> _Task brief_
Your answer should be one number, namely how many lines in the listing below include the word "CALISTHENICS".

> _Material to process_
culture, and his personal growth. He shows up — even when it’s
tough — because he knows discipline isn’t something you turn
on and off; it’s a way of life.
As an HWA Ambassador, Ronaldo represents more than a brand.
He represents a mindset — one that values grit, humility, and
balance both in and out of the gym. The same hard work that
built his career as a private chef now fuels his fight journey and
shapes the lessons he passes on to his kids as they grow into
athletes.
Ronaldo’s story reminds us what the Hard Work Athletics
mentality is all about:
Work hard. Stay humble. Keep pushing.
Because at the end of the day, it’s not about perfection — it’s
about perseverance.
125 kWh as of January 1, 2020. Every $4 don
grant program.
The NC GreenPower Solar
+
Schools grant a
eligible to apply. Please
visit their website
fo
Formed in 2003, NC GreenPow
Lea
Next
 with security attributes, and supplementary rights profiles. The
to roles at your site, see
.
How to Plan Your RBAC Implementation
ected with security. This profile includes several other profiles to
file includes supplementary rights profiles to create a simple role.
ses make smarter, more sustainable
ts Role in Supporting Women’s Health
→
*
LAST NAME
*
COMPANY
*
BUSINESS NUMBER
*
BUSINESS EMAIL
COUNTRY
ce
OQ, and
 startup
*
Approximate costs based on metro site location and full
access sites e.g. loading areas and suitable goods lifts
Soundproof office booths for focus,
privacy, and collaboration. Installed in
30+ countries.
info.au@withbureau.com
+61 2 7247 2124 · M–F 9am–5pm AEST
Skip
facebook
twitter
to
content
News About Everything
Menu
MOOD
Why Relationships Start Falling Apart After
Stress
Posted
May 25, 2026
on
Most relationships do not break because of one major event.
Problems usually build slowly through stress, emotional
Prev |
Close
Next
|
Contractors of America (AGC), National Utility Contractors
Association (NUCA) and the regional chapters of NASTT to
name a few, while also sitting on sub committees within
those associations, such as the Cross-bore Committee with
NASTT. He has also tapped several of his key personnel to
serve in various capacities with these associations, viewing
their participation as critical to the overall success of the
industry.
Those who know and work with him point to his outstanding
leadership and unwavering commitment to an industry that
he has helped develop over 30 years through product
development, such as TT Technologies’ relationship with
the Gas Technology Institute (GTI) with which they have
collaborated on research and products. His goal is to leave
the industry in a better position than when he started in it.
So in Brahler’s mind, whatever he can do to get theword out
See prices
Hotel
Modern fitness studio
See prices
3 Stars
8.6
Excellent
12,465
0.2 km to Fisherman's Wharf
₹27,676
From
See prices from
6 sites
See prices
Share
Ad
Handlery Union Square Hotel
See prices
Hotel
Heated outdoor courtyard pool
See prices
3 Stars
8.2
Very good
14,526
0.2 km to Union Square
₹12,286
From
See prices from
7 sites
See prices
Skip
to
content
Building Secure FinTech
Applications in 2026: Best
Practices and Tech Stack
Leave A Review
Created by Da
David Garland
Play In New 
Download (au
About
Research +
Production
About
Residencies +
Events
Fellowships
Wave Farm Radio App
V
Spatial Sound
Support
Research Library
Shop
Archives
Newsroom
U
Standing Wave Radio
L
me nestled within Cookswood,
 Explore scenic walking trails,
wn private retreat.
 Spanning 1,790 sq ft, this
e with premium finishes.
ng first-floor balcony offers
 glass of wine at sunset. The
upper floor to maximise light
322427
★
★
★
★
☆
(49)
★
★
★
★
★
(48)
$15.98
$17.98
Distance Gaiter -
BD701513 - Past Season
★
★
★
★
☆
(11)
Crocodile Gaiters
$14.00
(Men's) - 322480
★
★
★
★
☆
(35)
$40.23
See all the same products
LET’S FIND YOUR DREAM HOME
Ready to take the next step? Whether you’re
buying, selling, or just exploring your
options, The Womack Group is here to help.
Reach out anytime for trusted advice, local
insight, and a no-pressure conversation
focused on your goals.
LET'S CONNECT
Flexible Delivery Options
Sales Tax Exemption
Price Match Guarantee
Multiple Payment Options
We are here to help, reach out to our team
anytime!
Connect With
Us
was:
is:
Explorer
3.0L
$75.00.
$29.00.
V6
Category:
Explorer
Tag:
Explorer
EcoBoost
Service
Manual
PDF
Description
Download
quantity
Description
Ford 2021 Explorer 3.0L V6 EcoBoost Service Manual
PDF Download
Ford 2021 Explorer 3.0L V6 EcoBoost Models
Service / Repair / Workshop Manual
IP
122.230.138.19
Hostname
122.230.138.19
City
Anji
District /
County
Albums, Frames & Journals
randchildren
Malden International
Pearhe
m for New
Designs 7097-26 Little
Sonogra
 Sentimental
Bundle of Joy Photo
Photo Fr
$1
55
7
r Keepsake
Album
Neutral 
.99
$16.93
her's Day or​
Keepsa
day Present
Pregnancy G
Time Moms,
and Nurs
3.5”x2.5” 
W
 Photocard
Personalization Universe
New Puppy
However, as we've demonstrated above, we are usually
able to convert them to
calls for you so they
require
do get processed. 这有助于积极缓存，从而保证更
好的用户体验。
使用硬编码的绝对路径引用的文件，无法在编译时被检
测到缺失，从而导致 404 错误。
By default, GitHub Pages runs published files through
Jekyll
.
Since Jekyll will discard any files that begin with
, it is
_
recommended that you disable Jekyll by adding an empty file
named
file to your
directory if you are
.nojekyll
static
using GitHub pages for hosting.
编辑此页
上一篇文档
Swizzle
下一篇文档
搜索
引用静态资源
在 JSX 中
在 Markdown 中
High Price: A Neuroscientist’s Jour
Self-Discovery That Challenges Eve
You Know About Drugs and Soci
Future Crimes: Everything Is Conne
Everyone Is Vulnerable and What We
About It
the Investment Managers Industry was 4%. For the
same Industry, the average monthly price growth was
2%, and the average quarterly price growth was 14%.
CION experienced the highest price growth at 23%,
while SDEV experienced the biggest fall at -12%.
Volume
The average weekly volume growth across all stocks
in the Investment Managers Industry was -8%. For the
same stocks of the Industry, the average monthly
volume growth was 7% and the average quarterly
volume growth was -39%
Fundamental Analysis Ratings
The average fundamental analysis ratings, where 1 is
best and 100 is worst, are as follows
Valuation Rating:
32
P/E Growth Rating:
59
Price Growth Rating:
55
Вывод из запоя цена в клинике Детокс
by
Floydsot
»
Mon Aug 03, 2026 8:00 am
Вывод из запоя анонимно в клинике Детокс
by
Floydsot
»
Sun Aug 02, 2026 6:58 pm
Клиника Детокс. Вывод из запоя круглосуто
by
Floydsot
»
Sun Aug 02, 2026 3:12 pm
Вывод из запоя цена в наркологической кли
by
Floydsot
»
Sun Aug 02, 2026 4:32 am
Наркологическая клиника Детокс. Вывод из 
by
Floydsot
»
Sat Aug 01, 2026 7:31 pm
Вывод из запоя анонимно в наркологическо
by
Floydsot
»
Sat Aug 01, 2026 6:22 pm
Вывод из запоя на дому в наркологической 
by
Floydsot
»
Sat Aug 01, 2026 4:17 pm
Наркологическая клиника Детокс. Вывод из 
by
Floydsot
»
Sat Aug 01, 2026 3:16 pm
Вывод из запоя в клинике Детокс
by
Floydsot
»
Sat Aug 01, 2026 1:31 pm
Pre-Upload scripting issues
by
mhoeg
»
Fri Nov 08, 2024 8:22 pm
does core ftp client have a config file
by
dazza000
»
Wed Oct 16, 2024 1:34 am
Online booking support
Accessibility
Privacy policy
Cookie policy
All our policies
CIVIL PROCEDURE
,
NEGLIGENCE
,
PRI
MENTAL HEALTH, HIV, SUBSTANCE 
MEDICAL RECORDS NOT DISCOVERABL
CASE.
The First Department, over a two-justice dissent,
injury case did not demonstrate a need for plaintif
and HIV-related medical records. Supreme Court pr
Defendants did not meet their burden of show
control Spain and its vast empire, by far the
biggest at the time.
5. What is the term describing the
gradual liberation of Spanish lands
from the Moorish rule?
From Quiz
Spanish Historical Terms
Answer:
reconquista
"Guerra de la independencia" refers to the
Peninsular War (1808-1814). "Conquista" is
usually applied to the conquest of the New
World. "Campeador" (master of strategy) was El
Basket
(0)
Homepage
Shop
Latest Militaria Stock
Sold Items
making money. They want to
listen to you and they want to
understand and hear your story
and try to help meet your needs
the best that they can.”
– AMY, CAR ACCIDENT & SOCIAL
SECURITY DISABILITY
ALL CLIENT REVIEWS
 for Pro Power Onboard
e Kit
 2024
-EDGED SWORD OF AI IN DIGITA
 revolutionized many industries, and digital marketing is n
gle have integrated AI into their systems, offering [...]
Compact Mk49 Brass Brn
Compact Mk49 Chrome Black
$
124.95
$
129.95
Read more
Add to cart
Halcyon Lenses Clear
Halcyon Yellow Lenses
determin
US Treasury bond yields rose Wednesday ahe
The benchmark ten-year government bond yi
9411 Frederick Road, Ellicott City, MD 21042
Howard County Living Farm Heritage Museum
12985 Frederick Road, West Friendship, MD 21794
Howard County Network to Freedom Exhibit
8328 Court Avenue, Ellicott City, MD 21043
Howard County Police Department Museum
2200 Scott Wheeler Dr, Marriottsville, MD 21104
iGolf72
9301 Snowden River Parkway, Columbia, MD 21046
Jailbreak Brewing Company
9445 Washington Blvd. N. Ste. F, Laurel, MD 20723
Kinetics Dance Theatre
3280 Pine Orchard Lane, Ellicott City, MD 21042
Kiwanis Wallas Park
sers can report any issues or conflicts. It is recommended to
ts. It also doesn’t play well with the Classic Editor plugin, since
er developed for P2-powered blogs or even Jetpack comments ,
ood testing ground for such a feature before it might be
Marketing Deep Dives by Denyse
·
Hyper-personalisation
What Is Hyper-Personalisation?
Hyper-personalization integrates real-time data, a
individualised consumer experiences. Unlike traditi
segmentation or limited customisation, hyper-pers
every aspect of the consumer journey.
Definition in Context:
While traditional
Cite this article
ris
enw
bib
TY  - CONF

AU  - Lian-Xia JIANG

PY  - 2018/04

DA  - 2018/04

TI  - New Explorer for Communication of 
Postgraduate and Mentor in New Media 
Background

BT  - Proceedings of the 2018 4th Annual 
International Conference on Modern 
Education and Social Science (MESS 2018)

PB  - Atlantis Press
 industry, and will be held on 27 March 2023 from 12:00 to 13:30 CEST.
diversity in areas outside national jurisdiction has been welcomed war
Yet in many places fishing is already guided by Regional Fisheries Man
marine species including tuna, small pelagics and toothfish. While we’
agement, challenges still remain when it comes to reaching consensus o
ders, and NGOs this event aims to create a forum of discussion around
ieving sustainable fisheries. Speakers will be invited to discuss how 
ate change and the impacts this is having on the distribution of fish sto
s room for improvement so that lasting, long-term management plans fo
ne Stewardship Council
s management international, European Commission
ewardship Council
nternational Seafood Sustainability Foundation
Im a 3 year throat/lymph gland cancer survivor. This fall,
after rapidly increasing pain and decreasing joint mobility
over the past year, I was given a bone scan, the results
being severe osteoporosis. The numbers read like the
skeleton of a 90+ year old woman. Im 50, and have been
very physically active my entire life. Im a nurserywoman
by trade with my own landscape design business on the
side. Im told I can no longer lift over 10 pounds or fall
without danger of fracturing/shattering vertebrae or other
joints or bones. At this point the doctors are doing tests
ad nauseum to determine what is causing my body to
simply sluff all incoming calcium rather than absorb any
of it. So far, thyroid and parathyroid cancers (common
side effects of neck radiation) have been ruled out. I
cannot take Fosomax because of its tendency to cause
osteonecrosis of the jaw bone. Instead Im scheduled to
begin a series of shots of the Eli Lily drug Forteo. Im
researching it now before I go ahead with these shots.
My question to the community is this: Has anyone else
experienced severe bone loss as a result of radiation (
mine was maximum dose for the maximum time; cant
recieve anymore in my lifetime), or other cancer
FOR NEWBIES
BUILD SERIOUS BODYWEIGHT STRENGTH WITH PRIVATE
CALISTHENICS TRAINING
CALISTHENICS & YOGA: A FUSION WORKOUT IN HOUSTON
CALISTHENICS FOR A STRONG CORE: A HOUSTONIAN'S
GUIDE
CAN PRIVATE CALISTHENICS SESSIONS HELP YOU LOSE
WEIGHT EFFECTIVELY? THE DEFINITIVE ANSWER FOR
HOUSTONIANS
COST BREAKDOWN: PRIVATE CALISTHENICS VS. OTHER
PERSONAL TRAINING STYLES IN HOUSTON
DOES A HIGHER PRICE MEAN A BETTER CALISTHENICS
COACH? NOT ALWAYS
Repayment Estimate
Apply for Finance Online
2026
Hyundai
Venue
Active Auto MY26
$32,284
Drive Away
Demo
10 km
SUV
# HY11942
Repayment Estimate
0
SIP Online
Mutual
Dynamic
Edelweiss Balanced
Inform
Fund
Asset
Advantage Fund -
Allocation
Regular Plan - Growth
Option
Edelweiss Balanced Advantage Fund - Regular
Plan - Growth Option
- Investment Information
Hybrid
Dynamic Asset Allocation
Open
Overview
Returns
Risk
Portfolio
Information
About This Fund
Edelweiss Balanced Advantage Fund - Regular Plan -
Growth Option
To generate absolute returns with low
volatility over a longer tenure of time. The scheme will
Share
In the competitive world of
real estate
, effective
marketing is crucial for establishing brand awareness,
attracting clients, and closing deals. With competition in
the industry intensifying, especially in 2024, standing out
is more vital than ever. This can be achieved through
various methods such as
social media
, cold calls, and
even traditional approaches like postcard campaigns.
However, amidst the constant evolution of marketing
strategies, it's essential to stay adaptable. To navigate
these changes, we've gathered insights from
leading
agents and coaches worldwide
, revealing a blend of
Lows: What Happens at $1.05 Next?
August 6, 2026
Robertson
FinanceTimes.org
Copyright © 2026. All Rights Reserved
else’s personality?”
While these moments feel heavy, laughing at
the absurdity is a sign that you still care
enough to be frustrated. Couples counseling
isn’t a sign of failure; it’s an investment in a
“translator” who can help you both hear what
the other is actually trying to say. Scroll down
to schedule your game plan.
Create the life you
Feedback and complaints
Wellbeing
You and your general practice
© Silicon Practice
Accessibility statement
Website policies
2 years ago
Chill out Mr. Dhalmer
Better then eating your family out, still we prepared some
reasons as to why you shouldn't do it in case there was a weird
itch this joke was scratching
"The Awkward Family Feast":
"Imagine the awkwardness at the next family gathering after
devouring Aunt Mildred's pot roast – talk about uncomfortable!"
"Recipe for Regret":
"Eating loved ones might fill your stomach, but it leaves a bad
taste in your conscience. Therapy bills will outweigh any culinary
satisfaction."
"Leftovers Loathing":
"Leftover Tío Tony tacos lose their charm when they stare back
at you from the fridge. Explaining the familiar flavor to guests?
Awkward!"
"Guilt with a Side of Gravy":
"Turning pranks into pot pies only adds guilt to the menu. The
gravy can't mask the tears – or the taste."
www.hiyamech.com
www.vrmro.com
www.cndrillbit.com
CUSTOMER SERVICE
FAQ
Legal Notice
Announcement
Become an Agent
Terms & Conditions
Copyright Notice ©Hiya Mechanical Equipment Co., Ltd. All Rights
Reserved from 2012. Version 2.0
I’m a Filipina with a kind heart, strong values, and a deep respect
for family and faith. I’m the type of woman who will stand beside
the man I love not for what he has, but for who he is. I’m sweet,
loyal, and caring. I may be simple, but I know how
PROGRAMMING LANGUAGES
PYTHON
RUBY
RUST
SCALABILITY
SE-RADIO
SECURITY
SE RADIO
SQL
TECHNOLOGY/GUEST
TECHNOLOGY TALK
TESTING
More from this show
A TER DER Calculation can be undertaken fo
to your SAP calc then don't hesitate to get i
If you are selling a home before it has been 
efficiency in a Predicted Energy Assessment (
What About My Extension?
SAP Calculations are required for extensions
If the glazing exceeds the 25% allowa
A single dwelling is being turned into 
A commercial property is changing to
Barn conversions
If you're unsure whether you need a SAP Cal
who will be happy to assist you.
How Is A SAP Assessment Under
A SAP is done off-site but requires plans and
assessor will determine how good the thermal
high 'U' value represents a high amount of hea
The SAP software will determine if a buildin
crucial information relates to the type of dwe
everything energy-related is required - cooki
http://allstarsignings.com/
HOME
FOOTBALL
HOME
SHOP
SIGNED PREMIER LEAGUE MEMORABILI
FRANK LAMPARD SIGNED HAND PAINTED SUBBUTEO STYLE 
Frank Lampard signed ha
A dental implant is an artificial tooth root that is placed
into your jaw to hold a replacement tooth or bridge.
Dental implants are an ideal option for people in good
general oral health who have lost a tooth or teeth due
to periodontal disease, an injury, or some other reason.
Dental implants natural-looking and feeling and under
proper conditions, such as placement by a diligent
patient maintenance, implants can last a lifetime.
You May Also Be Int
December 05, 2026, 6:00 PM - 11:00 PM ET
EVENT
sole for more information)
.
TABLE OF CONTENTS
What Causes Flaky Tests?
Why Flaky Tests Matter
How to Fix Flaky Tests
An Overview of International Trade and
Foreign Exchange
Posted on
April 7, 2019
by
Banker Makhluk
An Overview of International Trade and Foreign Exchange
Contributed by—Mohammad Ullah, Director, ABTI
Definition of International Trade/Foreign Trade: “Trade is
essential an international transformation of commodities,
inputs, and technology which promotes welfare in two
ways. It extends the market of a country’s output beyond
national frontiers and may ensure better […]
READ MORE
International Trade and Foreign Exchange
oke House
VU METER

> _Written answer_
6